Dans les communes où le foncier disponible se fait plus rare, la secrétaire d’État bruxelloise au Logement lancera un appel aux petits propriétaires. "À Saint-Gilles, Ixelles, Koekelberg, on veut racheter et rénover du bâti existant."
Rénovation-climat

On évoque les délais d’attente souvent très longs en matière de rénovation des logements publics. "118 millions seront consacrés à la rénovation de logements en 2020. Le budget est là et un monitoring sera affecté pour tous les projets. Mais c’est aussi aux SISP (Sociétés immobilières de services publics, NDLR) d’identifier les logements à rénover et de transmettre les données à la SLRB, ce qui n’est pas toujours fait en temps et en heure", répond Nawal Ben Hamou.

Selon elle, l’enveloppe rénovation sociale-climat (50 millions) permettra désormais au pouvoir public d’être plus réactif. "Toutes les interventions sont programmées dans le plan quadriennal. Mais en cas d’urgence, un toit qui perce ou un ascenseur qui claque, cette enveloppe permettra d’intervenir rapidement, de ne plus être figé dans le plan quadriennal."

Le recours, à l’avenir, à des marchés publics groupés est aussi évoqué comme un facteur d’accélération. "Pour l’instant, on se trouve avec 16 SISP qui font chacune leur marché public quand il faut remplacer des robinets dans les logements. Autant faire un marché unique." Pas moins de 30.000 logements doivent bénéficier de travaux, minimes ou majeurs selon les cas. "On ne parle pas de logements inhabitables. Dans la plupart des cas, il s’agit de petits travaux de mise en conformité. Avec une bonne politique de rénovation, ce sont environ 3.200 logements inoccupés que l’on peut remettre sur le marché", détaille la socialiste.
Les autres mesures visant à faciliter l’accès au logement

Outre la production-acquisition-rénovation, d’autres mesures permettront de faciliter l’accès au logement. Par exemple, le Fonds du Logement devra se recentrer sur ses missions de base, à savoir l’octroi de prêts à taux zéro. "On accorde environ 800 crédits hypothécaires par an et on va augmenter cela, au travers d’une campagne de communication autour du Fonds qui manque encore de notoriété et d’une réduction des délais d’attente", estime Nawal Ben Hamou.

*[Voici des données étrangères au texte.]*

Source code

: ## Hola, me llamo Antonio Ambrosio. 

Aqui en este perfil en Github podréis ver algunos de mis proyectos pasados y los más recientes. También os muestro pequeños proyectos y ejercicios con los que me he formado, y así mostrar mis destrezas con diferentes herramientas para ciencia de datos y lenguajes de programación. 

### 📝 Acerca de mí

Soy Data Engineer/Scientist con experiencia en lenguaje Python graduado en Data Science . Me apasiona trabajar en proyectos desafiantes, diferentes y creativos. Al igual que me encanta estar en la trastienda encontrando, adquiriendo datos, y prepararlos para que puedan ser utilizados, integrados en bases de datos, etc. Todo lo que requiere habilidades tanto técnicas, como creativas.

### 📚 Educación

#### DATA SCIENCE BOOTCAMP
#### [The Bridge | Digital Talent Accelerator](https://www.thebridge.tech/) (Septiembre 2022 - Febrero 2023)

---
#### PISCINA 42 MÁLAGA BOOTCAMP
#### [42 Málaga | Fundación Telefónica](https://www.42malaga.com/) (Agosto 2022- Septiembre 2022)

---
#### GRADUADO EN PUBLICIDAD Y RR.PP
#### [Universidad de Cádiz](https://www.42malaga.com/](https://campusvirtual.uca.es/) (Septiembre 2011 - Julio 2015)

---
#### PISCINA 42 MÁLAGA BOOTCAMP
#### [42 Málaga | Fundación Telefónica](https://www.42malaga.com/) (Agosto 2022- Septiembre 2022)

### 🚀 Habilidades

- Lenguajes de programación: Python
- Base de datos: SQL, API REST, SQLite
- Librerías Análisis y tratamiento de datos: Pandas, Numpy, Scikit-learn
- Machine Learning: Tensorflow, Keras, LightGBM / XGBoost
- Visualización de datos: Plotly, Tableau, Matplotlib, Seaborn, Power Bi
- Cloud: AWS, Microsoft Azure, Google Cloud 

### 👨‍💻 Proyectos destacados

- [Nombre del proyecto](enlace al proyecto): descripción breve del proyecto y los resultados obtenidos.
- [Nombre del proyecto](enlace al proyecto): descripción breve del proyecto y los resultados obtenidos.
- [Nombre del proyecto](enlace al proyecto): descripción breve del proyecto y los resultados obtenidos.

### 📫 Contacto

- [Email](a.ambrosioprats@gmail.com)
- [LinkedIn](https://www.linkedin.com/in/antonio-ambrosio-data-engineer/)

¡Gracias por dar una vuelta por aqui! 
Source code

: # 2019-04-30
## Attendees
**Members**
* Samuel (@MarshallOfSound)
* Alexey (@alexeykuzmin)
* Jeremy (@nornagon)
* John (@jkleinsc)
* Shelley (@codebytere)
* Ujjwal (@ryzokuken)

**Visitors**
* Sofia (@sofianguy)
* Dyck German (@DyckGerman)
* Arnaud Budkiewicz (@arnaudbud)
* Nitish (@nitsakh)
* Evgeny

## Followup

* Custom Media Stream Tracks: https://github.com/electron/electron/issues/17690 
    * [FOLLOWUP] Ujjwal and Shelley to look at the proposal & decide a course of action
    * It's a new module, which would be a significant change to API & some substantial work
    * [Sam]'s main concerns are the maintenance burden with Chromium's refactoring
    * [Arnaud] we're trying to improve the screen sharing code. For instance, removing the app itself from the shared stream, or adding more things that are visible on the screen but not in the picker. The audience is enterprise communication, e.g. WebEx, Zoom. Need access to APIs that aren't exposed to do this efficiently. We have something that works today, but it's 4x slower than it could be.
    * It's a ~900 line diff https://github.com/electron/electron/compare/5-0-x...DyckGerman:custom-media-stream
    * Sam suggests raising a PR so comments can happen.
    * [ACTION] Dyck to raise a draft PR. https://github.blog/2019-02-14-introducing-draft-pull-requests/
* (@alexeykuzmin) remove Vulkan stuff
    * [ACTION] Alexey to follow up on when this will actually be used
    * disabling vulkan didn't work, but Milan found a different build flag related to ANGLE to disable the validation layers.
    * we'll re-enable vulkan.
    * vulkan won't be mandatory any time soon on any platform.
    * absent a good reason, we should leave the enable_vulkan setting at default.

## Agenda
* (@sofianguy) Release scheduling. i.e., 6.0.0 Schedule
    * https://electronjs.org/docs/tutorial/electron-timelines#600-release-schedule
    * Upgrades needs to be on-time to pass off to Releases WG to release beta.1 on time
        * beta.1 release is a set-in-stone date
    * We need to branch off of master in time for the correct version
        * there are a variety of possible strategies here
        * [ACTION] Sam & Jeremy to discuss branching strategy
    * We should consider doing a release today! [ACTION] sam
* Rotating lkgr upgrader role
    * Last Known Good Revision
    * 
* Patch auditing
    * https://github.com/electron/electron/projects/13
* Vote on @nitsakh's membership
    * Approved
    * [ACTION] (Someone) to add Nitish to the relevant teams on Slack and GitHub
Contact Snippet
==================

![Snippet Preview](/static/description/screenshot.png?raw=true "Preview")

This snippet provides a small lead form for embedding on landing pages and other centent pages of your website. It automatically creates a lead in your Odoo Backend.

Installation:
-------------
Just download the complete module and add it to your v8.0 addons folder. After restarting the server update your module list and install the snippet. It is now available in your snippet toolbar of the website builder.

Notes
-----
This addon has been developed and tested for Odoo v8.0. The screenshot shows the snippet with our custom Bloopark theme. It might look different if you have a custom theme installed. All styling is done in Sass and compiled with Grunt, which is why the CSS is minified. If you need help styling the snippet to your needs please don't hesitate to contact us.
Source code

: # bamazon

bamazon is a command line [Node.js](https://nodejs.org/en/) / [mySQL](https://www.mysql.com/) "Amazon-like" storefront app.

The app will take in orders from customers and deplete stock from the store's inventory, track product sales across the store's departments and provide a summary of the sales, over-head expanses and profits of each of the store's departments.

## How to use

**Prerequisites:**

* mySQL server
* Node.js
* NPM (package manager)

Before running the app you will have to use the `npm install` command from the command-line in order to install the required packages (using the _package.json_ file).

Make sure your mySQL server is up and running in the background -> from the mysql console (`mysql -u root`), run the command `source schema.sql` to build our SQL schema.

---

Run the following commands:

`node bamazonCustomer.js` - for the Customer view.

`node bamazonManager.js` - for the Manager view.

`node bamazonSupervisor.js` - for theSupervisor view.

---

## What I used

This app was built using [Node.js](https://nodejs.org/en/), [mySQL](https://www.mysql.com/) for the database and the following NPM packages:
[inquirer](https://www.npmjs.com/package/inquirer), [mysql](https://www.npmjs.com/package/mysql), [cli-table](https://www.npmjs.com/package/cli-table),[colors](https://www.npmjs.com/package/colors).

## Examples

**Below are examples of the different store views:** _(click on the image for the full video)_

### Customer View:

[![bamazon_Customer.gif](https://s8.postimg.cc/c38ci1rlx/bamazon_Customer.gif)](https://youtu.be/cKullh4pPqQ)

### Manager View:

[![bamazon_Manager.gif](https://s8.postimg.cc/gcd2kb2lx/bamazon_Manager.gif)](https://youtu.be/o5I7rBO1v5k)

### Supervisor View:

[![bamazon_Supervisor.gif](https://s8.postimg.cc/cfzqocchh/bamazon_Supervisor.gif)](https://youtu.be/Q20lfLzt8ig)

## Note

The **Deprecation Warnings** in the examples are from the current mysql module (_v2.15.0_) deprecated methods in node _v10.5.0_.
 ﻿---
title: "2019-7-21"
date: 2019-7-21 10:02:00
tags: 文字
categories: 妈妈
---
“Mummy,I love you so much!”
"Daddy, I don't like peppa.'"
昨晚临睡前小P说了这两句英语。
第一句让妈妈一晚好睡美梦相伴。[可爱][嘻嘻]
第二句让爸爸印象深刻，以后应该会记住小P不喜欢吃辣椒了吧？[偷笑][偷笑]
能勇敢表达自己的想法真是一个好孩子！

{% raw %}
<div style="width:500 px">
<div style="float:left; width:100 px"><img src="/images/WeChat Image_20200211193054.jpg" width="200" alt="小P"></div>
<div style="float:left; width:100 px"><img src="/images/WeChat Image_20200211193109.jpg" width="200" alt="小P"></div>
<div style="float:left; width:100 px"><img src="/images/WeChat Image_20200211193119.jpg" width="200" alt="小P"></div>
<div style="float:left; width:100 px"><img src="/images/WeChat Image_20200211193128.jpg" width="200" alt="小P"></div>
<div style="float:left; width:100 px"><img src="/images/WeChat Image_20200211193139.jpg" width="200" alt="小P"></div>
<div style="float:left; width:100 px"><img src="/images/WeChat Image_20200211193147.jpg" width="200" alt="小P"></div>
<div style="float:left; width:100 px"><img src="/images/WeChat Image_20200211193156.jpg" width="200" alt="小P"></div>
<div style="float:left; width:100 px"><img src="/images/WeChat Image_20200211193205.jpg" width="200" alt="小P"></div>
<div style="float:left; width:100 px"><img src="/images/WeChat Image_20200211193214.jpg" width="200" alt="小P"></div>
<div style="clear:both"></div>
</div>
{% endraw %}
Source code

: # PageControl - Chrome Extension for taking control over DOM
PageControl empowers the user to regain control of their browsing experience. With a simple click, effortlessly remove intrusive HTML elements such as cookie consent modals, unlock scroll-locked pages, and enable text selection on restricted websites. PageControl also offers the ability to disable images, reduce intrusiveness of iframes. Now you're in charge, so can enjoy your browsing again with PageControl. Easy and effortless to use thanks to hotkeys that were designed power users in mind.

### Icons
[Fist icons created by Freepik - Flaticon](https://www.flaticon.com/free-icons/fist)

La ministre veut aussi réformer les critères d’accès de l’allocation-loyer qui a profité jusqu’ici à 345 candidats-locataires en tout et pour tout. "C’est schnollebol ! Les procédures sont trop complexes..."

Le nombre de biens confiés à des agences immobilières sociales (AIS) est passé de 2.000 en 2009 à 6.200 en 2020. "On va soutenir cette progression avec un budget qui passe de 16,4 millions à 18,1 millions d’euros. Les propriétaires qui confient leur bien à une AIS ont un loyer garanti même en cas d’inoccupation, des primes à la rénovation et une exonération de leur précompte immobilier. Tout cela avec une finalité sociale derrière !"

Enfin, la socialiste estime que la grille indicative des loyers doit être davantage utilisée, notamment au travers d’une politique de conventionnement. "Un propriétaire qui se base sur la grille pour louer son bien aura en échange des primes à la rénovation. On étudie encore les contours de la mesure avec le ministre Maron. Comme on ne résoudra pas la crise seulement en construisant, le conventionnement fera partie des leviers permettant aux gens de se loger dignement et à moindre coût."